(DIRECTIVE):
The expected result is the segment of the entries that begins with the line containing "300, hopeful-sweep-6: 0.8096 -> 0.8102" and ends with the last line, copied verbatim.

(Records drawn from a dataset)

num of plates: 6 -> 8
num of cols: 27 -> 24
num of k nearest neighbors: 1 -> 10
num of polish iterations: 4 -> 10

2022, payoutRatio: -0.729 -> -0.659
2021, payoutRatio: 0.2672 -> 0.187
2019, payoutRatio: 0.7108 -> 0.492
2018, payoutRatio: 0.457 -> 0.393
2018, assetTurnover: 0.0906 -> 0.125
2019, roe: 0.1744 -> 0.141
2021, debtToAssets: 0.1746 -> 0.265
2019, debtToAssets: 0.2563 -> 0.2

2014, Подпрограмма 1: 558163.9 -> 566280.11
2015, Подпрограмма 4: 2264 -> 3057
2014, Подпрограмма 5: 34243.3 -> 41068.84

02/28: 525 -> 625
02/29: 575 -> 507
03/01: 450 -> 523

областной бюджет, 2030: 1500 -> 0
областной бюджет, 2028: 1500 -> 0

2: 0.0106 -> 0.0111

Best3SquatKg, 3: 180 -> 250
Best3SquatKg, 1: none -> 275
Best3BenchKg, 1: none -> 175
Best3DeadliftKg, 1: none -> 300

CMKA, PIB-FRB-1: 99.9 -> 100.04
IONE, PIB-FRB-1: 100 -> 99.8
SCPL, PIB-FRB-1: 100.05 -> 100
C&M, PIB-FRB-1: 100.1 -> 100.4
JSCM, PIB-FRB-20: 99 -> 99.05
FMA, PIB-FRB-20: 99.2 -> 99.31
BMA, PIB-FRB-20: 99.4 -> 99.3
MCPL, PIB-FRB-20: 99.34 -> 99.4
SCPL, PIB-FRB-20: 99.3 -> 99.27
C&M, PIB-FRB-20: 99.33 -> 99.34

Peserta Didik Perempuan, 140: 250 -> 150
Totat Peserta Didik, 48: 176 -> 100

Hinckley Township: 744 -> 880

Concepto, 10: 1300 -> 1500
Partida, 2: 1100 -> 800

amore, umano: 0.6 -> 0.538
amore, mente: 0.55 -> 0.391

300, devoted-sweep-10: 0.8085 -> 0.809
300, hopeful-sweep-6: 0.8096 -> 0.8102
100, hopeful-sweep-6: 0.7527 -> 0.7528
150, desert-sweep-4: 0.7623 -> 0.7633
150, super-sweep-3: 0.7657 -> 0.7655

(RESPONSE AREA):
300, hopeful-sweep-6: 0.8096 -> 0.8102
100, hopeful-sweep-6: 0.7527 -> 0.7528
150, desert-sweep-4: 0.7623 -> 0.7633
150, super-sweep-3: 0.7657 -> 0.7655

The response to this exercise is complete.